L’évangile de Jean qui n’inclut pas de récit de la Cène comprend , par ailleurs, un appel à incorporer Jésus à nos vies comme condition d’accès à une vie en plénitude. Jean attribue à Jésus un discours dans lequel il se présente comme « le pain vivant ». Le pain vivant, dit-il, c’est sa « chair », c’est-à-dire tout ce qui fait sa réalité humaine, dans toute sa vitalité, signifiée, elle, par l’association de sa chair au sang. « Celui qui mange ma chair et boit mon sang a la vie éternelle, et moi, je le ressusciterai au dernier jour. Car ma chair est vraie nourriture, et mon sang vraie boisson. Celui qui mange ma chair et boit mon sang demeure en moi et moi en lui. » (Jn 6, 54-56). Ce texte qui ne fait pas de sens, si on cherche à le lire littéralement, est une affirmation, dans un langage essentiellement symbolique, du sens du rite institué par Jésus et déjà pratiqué dans les premières communautés chrétiennes. Par delà le mode d’expression qui nous déroute, à première vue, c’est le sens qui nous importe, tel qu’on peut se le dire dans les mots d’aujourd’hui. Le défi qui nous est posé est celui d’incorporer Christ à nos vies, nous en lui et lui en nous.
Cela se fait-il seulement par le fait que nous accomplissions le rite? Dans sa retraite au désert, Jésus a résisté à la tentation de la magie dans la religion. Le rite met-il Jésus dans nos vies par un simple changement imperceptible de substance qui transformerait le pain et le vin en lui-même, s’incorporant à nous du seul fait qu’on consomme ces aliments qui n’en auraient plus que l’apparence? Peut-on, au moment de la communion, faire abstraction du Jésus réel dont nous parlent les évangiles? Est-ce alors indifférent que nous nous mettions ou non à l’écoute de sa vie, de son exemple et de son enseignement, pour les actualiser dans la nôtre? Certainement pas. Ce n’est pas sans intention qu’une liturgie de la Parole précède la liturgie de communion. La Sainte Cène n’est pas sans lien avec l’insistance de la tradition réformée sur la lecture et l’étude de la Bible à partir de Jésus Christ et à l’aide des sources documentaires les plus sérieuses et les mieux informées. La Sainte Cène condense en paroles et en gestes symboliques le vécu concret dans lequel nous cherchons à mettre nos relations, nos travaux, nos jours et nos engagements sous l’influence du Jésus des évangiles. En complément au Jean qui exprime le sens de la Sainte Cène dans le langage hautement symbolique de la chair à manger et du sang à boire, il y a le Jean qui, dans sa première lettre, écrit : « Celui qui prétend demeurer en lui, il faut qu’il marche lui-même dans la voie où lui a marché » (1 Jn 2, 6). À chacun et chacune, bien sûr, de discerner dans la réflexion et la prière, ce que cela implique concrètement, dans les circonstances particulières de sa propre vie. À cet égard, les multiples facettes du ministère public de Jésus nous donnent des repères pour guider nos manières d’être et d’agir.
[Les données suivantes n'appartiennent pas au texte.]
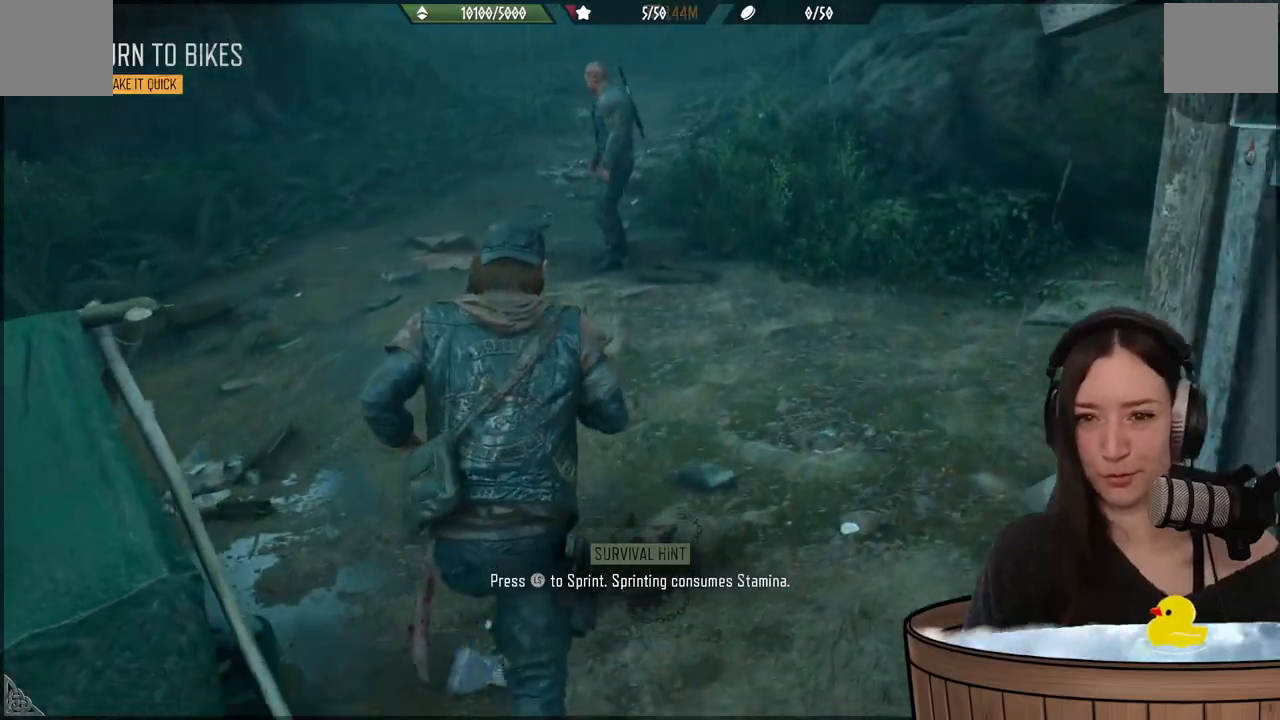
{"buttons": [], "left_stick": "up", "right_stick": "center", "events": [[33, "right_stick", "center"]]}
Le Jésus des évangiles est guérisseur et nous appelle à le devenir. Un tout petit nombre le devient aujourd’hui comme médecins vivant leur profession comme un service humanitaire. Tous et toutes, par ailleurs, nous sommes appelés à nous mettre à l’écoute de la souffrance physique et psychologique des personnes qui croisent nos vies. Ainsi en est-il de tous ces gestes qui vont de la relation d’aide à un proche malade jusqu’aux engagements militants pour la promotion et la défense d’un régime universel d’accès aux soins de santé, en passant par le bénévolat dans une maison de soins palliatifs ou encore le financement des organismes engagés dans la médecine humanitaire à l’étranger.
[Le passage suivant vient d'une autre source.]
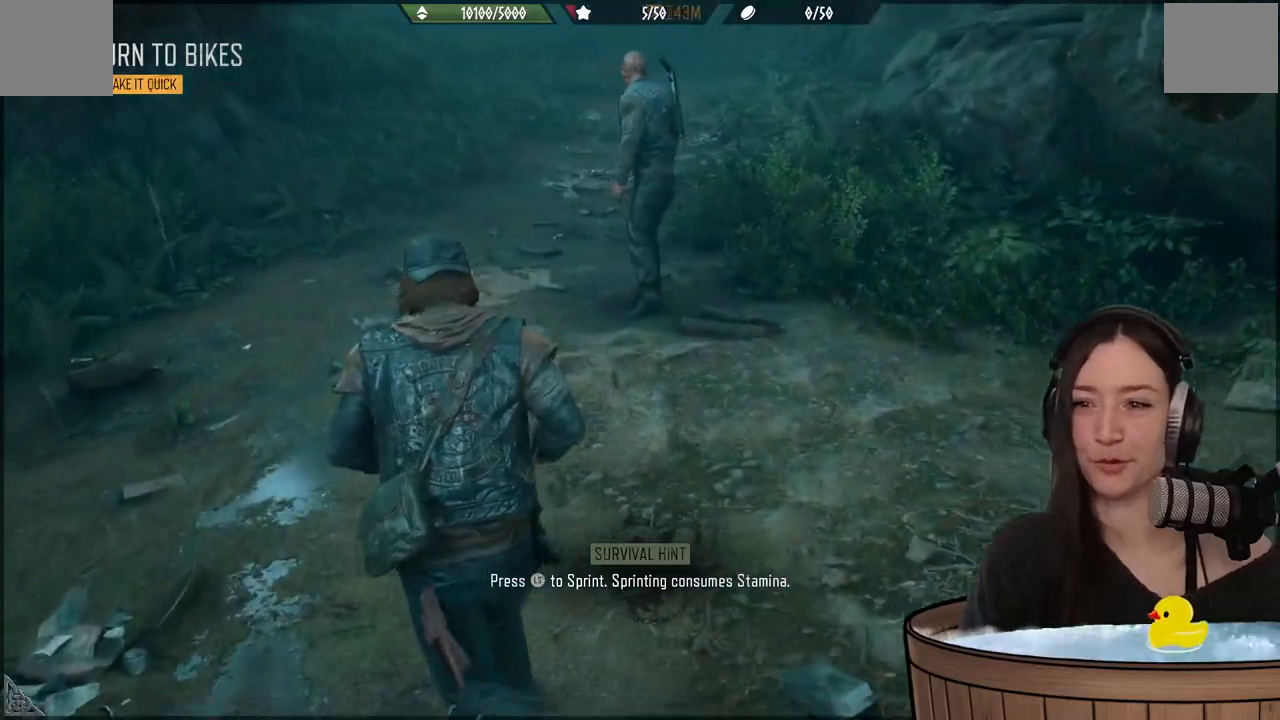
{"buttons": [], "left_stick": "up", "right_stick": "up", "events": [[50, "right_stick", "up-left"], [233, "right_stick", "center"], [483, "right_stick", "up"]]}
Le Jésus des évangiles est libérateur religieux et nous appelle à le devenir. Son exemple nous invite à prendre nos distances à l’égard des rigidités dogmatiques qui dressent des barrières, du moralisme étroit qui condamne et de l’autoritarisme qui entrave les cheminements personnels. Sa loi est celle de l’amour de Dieu actualisé dans l’amour du prochain, et non celle du salut par la stricte observance qui fait se voir plus juste et plus méritant que les autres.
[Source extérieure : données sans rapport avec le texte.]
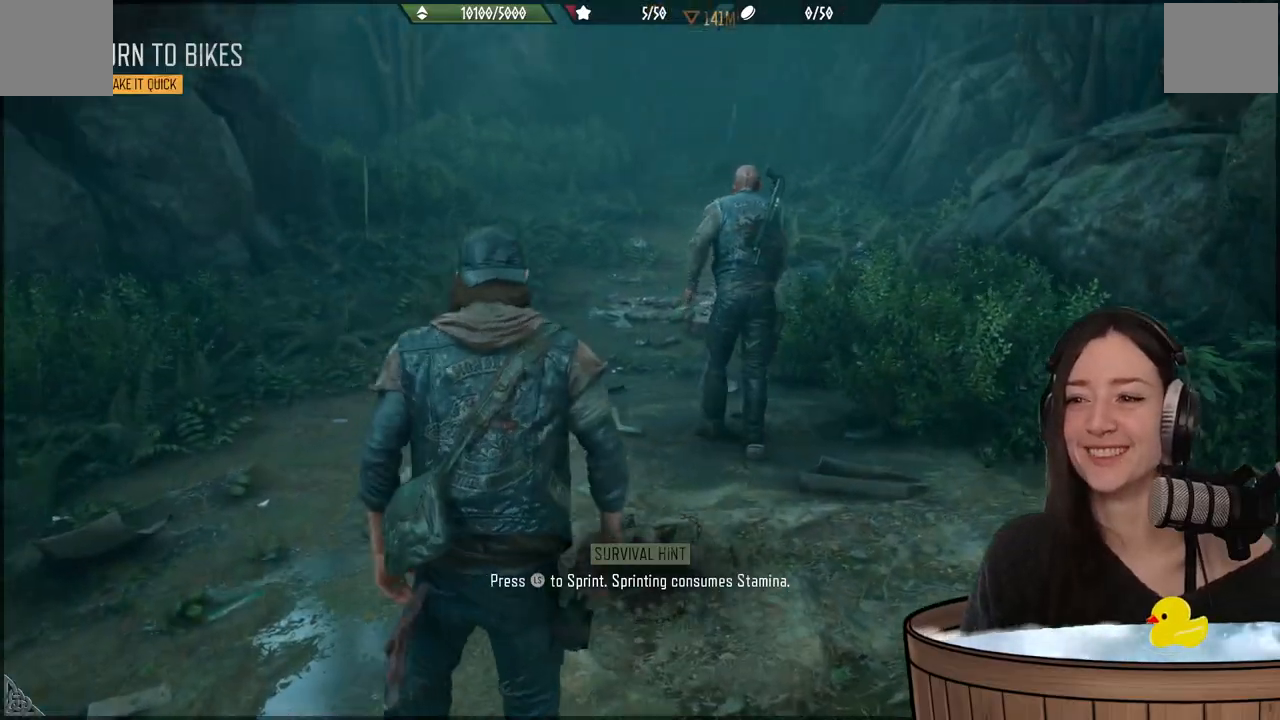
{"buttons": [], "left_stick": "up", "right_stick": "center", "events": [[117, "right_stick", "center"]]}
Le Jésus des évangiles est libérateur social et nous appelle à le devenir, en nous engageant contre les oppressions dont nous devenons conscients, et pour les solidarités d’ici et d’ailleurs qui se présentent à nous comme réponses à ces oppressions.
Le Jésus des évangiles est libérateur existentiel. Il nous enseigne à garder un rapport vrai à nos conditions d’existence sans minimiser les risques qu’elles comportent pour nous-mêmes et pour l’environnement qui rend notre vie possible. Il nous invite à agir de notre mieux pour participer à la divine création du bon et du beau autour de nous et dans le monde dans lequel nous vivons; confiants, comme Jésus, que l’histoire dans laquelle nous sommes engagés est porteuse d’un ferment de vie éternelle.
C’est de tout cela et de bien d’autres choses encore dont il est question, quand nous signifions, en partageant le pain et le vin, que nous communions au Seigneur Jésus Christ, que nous l’incorporons à notre vie, que nous incorporons en lui notre vie. Amen.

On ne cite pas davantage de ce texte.